O Poder Público deverá garantir o acesso da pessoa com câncer ao Ministério Público, à Defensoria Pública e ao Poder Judiciário em todas suas instâncias.
O Poder Público estimulará, por meio de assistência jurídica, o conhecimento e acesso aos incentivos fiscais e subsídios devidos às pessoas com câncer.
O acolhimento da pessoa com câncer em situação de risco social, por adulto ou núcleo familiar, caracteriza a dependência econômica para os efeitos legais.
O Estado poderá formular políticas que assegurem à pessoa com câncer, comprovadamente carente, e, havendo necessidade fundamentada, a seu acompanhante, o direito ao acesso ao transporte público gratuito.

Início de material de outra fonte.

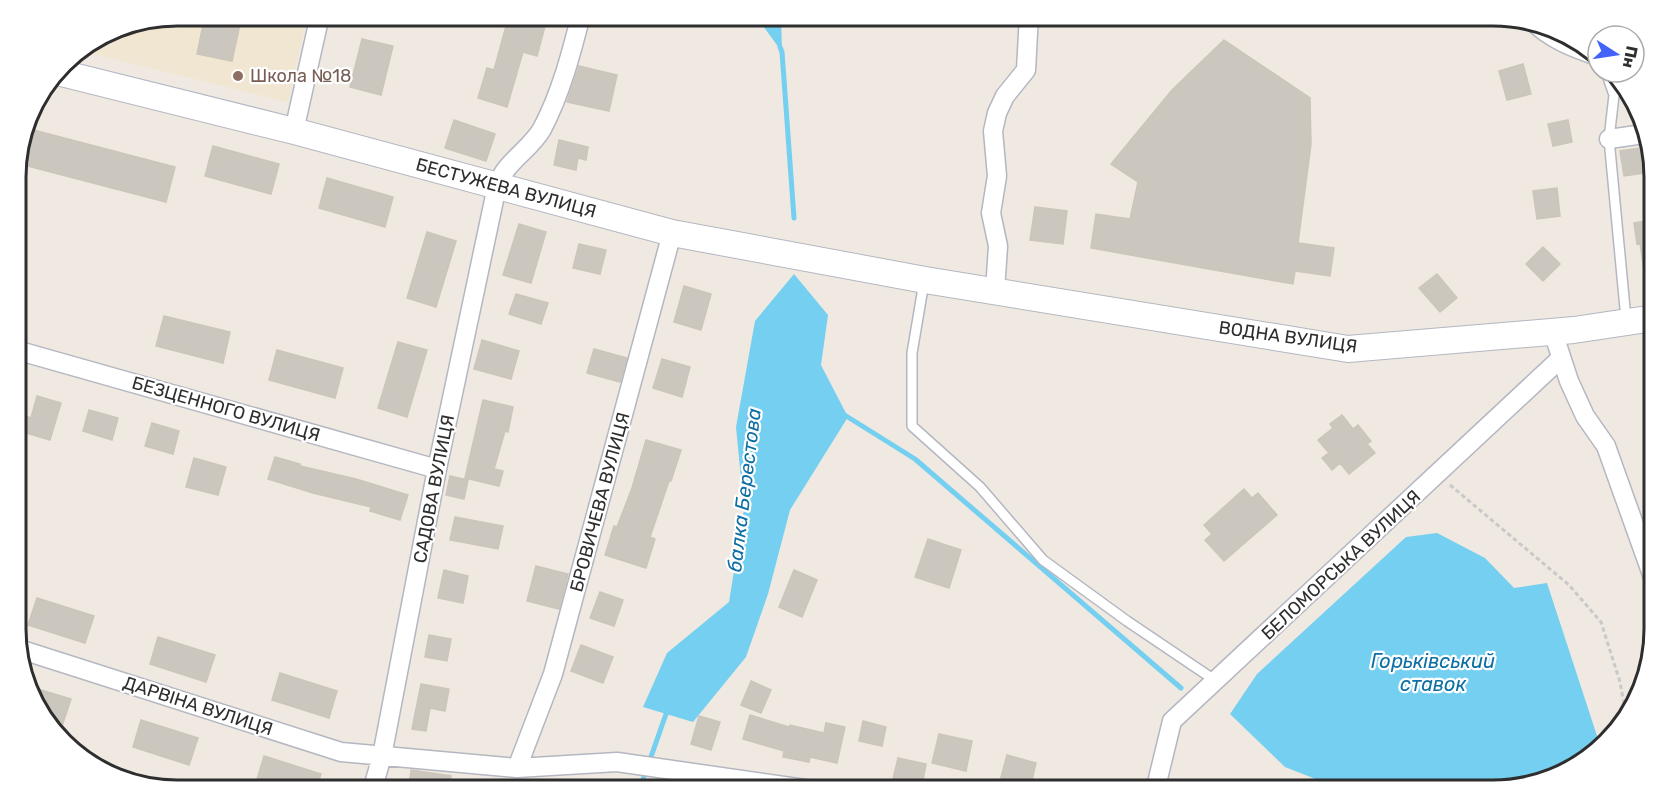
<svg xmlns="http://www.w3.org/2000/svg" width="1670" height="806" viewBox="0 0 1670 806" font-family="Rubik,sans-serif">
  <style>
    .education { fill: #f0e6d1 }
    .water { fill: #75cff0 }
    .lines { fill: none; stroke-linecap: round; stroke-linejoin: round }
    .stream { stroke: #75cff0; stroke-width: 5 }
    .building { fill: #cbc7bf; stroke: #cbc5ba; stroke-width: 1.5 }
    .lane-casing { stroke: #b4b7c1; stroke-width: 12 }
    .street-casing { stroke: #b4b7c1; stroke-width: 21 }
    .secondary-casing { stroke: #b4b7c1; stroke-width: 28 }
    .path { stroke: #c9c9c9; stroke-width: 3; stroke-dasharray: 4.5 3; stroke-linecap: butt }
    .lane { stroke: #fff; stroke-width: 9 }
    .street { stroke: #fff; stroke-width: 18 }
    .secondary { stroke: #fff; stroke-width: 26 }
    .education-dot { fill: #8d6e63; stroke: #fff; stroke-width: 2 }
    .labels { text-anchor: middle; stroke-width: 4.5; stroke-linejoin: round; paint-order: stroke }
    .education-label { font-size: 18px; fill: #785e54; stroke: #fff; text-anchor: start }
    .street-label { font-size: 18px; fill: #2e2e2e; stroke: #fff }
    .water-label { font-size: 20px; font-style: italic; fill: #0d6fa3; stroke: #fff }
    .rim { fill: none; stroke: #2e2e2e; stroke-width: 3 }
  </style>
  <rect width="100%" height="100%" fill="#efe9e1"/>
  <!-- education -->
  <path class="education" d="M176,15H307L288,102L78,50L115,27Z"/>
  <!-- water -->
  <path class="water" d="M755,15H781L782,52Z
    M794,274L828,315L821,365L848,417L790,510L768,594L746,657L693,722L643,707L667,653L729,602L744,509L736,427L755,321Z
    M1437,533L1485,558L1514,588L1547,583L1600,745L1583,764L1504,791H1346L1285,767L1230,714L1257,674L1406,537Z"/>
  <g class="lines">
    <!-- stream -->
    <path class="stream" d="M780,47L782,52L794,218
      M843,414L915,459L1181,688
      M639,791L666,714L670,709"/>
  </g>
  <!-- building -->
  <path class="building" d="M205,15H242L232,61L197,54Z
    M509,15H548L537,56L523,52L507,107L478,98L487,68L494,70Z
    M362,39L393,46L381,95L350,87Z
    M1224,40L1310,98L1311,144L1298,243L1334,248L1330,276L1295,271L1293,284L1091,248L1096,214L1130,219L1138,182L1111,164L1172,90Z
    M1523,64L1531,94L1507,100L1499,71Z
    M579,66L617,75L609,111L567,102Z
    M454,120L495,134L486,161L445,148Z
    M1568,120L1572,142L1553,146L1548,124Z
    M26,128L175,167L166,202L16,163Z
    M559,140L588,147L586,160L578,158L576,170L554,165Z
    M213,146L279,164L271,194L205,176Z
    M1647,147L1651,172L1624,176L1620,151Z
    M327,178L393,197L385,227L319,208Z
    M1557,188L1560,216L1537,219L1533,191Z
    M1035,207L1067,211L1063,244L1030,240Z
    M1654,220V284L1646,285L1640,243L1637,244L1634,223Z
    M519,224L546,232L531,283L503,275Z
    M427,232L456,241L436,307L407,298Z
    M579,244L606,250L600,274L573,268Z
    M1543,247L1560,264L1543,281L1526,264Z
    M1437,274L1457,298L1440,312L1419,288Z
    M684,286L711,294L701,330L674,322Z
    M516,294L548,303L541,324L509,314Z
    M164,316L230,332L223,363L156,346Z
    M482,340L519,351L511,379L474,369Z
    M398,342L427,350L407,417L378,408Z
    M594,349L627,358L620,382L587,373Z
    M277,350L343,368L335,398L269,380Z
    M662,359L690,367L682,397L653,388Z
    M37,396L61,403L50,440L16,430V413L31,418Z
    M483,400L513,407L508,432L505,431L494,469L503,471L499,486L465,478Z
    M89,410L118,418L112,440L83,431Z
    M1342,415L1353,429L1358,425L1371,441L1367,444L1375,453L1349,474L1340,463L1332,470L1322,458L1329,453L1318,440L1333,428L1330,424Z
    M152,423L179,431L173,454L145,446Z
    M646,440L681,450L671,481H669L650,537L655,539L646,568L605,555L614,526L617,527L632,488Z
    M275,457L300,464V466L356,479L408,495L400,520L370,511L371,507L313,493L268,479Z
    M194,458L226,467L218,495L186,487Z
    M450,476L468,480L464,499L446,495Z
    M1244,489L1252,498L1258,493L1277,515L1224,561L1205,540L1212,534L1204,525Z
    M455,517L503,526L498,549L450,540Z
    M928,539L961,550L949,588L915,577Z
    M536,566L568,574L559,609L527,601Z
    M444,570L468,576L463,603L438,598Z
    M794,570L817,580L802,617L779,607Z
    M600,592L623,600L614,626L590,618Z
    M37,598L94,616L85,643L28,625Z
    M429,635L451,639L447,661L425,657Z
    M158,637L215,655L206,682L150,664Z
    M581,645L613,657L603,683L571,671Z
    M280,673L337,691L329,718L272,700Z
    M751,681L771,690L761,713L741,705Z
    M421,684L449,689L445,711L430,708L426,731L412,729Z
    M31,687L71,699L62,726L46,721Z
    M750,715L789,727L790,725L824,733L826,723L845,727L837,763L810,757L809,762L783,757L784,751L743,739Z
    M699,716L720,722L711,750L691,744Z
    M141,720L198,738L189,765L133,747Z
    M863,721L886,727L882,746L859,741Z
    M939,734L972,741L966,771L932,763Z
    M1007,755L1036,763L1030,789L1000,781Z
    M264,756L321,774L315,791H280L256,783Z
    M898,758L926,764L922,785L893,779Z
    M411,770L451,776L449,791L409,788Z"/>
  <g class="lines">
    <!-- lane casing -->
    <g class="lane-casing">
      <path id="lane" d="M1528,23C1547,43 1572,52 1598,61
        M1606,72L1614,95L1609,139L1626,319
        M924,282L912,353V426L980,487L1043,560L1127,621L1216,681"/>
    </g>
    <!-- street casing -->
    <g class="street-casing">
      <path id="street" d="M294,131L320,15
        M1609,139L1644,134
        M995,291L998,246L991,213L997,176L993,131L997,113L1005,96L1026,70L1029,15
        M1553,332L1569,381L1585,416L1606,446L1655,583
        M16,350L437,469
        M16,648L341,752L517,768L617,762L819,791
        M517,768L553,674L672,233
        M372,791L382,756L437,469L497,186C505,162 530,150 542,129C561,93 571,54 581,15
        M1155,791L1172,721L1560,359"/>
    </g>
    <!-- secondary casing -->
    <g class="secondary-casing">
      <path id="secondary" d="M57,72L294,131L672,233L925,280L1348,349L1574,330L1654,318"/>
    </g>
    <!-- path -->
    <path class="path" d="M1450,485L1569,585L1601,622L1620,682L1626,715"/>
    <!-- lane -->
    <use href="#lane" class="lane"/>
    <!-- street -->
    <use href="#street" class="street"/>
    <!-- secondary -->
    <use href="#secondary" class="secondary"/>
  </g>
  <!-- markers -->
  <circle class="education-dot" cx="238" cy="76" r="6"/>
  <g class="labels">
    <!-- education labels -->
    <g class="education-label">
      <text x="250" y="82">Школа №18</text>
    </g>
    <!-- street labels -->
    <g class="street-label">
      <text transform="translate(506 188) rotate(15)" y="6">БЕСТУЖЕВА ВУЛИЦЯ</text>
      <text transform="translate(1288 337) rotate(8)" y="6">ВОДНА ВУЛИЦЯ</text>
      <text transform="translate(226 409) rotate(16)" y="6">БЕЗЦЕННОГО ВУЛИЦЯ</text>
      <text transform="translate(434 489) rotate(-79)" y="6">САДОВА ВУЛИЦЯ</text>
      <text transform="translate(600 502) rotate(-75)" y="6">БРОВИЧЕВА ВУЛИЦЯ</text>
      <text transform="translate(1341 565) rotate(-43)" y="6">БЕЛОМОРСЬКА ВУЛИЦЯ</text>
      <text transform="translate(198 706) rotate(18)" y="6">ДАРВІНА ВУЛИЦЯ</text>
    </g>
    <!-- water labels -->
    <g class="water-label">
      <text transform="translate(744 490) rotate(-83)" y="7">балка Берестова</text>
      <text x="1433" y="668">Горьківський<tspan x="1433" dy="23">ставок</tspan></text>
    </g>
  </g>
  <!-- crop -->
  <path d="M0 0H1670V806H0ZM177 26H1493A151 151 0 0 1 1644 177V629A151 151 0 0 1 1493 780H177A151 151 0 0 1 26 629V177A151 151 0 0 1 177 26Z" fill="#fff" fill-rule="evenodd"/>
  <path class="rim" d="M177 26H1493A151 151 0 0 1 1644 177V629A151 151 0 0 1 1493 780H177A151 151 0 0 1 26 629V177A151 151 0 0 1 177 26Z"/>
  <!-- north arrow -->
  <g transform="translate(1616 54) rotate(102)"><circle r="28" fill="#ffffff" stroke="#ababab" stroke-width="1.5"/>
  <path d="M0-4.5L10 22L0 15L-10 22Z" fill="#4264fb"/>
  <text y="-9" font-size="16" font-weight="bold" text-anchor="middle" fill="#2e2e2e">Пн</text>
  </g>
</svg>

DO ATENDIMENTO ESPECIAL ÀS CRIANÇAS E AOS ADOLESCENTES
O atendimento prestado às crianças e aos adolescentes com câncer, ou em suspeição, deverá ser especial em todas suas fases, devendo ser garantido tratamento universal e integral, priorizando a prevenção e o diagnóstico precoce.
DAS DISPOSIÇÕES FINAIS
Para efeitos desta Lei, entende-se por atendimento integral aquele realizado nos diversos níveis de complexidade e hierarquia, bem como nas diversas especialidades médicas, de acordo com as necessidades de saúde das pessoas com câncer, incluindo assistência médica e de fármacos, psicológica, odontológica e atendimentos especializados, inclusive atendimento e internação domiciliares.
O atendimento integral deverá garantir, ainda, tratamento adequado da dor, atendimento multidisciplinar e cuidados paliativos.
A conscientização e o apoio às famílias das pessoas com câncer constituem compromissos fundamentais do Estado e fazem parte indispensáveis deste Estatuto.
Os direitos e as garantias previstos nesta Lei não excluem os já resguardados em outras normas específicas.
Na interpretação desta Lei, levar-se-á em conta o princípio da dignidade da pessoa humana, os fins sociais a que ela se destina e as exigências do bem comum.
EDUARDO LEITE, Governador do Estado.